Challenge #097.2: Binary Substrings

You are given a binary string $B and an integer $S.

Write a script to split the binary string $B of size $S and then find the minimum number of flips required to make it all the same.

Example 1:
Input: $B = “101100101”, $S = 3
Output: 1

Binary Substrings:
    "101": 0 flip
    "100": 1 flip to make it "101"
    "101": 0 flip
Example 2:
Input $B = “10110111”, $S = 4
Output: 2

Binary Substrings:
    "1011": 0 flip
    "0111": 2 flips to make it "1011"

We start by chopping off 3-character chunks of the binary string from the first example.

> say "101100101".comb(3);   # -> (101 100 101)
> say "1011001010".comb(3);  # -> (101 100 101 0)

The second line shows what happens if the length does not match. That gives us an illegal value, as we cannot flip a single digit into a three digit value. So we have to add a check for that.

Then we compare the first substring with the rest of them, one at a time. Using the bitwise XOR (Exclusive OR) operator is a logical choice here. That gives us a binary value, where the number of 1s is the number of flips on that substring. Raku does indeed have an XOR operator: +^. But it «coerces both arguments to Int and does a bitwise XOR operation» (according to the documentation»; see docs.raku.org/language/operators#infix_+^).

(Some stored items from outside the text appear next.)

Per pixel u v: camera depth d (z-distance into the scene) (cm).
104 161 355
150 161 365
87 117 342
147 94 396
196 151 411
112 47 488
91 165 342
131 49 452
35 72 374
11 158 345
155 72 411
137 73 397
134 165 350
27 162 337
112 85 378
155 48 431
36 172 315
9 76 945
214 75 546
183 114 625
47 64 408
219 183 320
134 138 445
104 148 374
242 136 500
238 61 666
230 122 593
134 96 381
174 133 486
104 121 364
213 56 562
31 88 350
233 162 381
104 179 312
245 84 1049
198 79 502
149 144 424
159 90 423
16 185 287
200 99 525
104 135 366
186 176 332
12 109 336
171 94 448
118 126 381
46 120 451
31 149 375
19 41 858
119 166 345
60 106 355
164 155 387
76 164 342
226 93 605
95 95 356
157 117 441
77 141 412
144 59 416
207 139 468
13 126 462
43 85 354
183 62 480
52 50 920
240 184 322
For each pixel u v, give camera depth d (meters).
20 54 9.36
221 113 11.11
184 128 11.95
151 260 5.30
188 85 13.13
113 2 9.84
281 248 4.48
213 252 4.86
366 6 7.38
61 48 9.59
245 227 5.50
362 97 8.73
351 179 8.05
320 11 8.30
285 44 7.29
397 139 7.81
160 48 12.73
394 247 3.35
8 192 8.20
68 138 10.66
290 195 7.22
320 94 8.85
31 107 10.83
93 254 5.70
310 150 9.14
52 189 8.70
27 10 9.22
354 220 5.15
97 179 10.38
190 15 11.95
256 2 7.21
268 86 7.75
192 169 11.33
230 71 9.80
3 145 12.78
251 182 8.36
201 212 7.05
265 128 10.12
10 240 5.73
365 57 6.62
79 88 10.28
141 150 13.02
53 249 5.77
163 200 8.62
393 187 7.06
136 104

We can get around that be converting the binary value to a decimal value, before applying the XOR. Let us try:

Obtaining the number of flips:

> say ("10101".parse-base(2) +^ "10111".parse-base(2)).base(2).comb.sum;  # -> 1
> say ("11101".parse-base(2) +^ "10111".parse-base(2)).base(2).comb.sum;  # -> 2

This certainly works, but it requires a lot of code. So I'll use a much simpler approach - comparing each digit, one by one.

File: binary-substring
#! /usr/bin/env raku

subset BinaryString where /^ <[01]>+ $/;                    # [1]
subset PosInt of Int where * > 0;                           # [2]

unit sub MAIN (BinaryString $B = '101100101',               # [1]
               PosInt $S where $B.chars %% $S = 3,          # [2]
	       :v(:$verbose));

my @B     = $B.comb($S.Int);                                # [3]
my $first = @B.shift;                                       # [4]
my $total = 0;                                              # [5]

for @B -> $current                                          # [6]
{
  my $flip = bit-diff($first, $current);                    # [7]
  $total += $flip;                                          # [8]
  say ": $first -> $current -> Flip: $flip" if $verbose;
}

say $total;                                                 # [9]

sub bit-diff ($a, $b)                                       # [7]
{
  my $flip = 0;                                             # [10]

  for ^$a.chars -> $index                                   # [11]
  {
    $flip++ if $a.substr($index,1) ne $b.substr($index,1);  # [12]
  }

  return $flip;
}

[1] Ensure that the binary string is legal (containing «0»s and «1»s only).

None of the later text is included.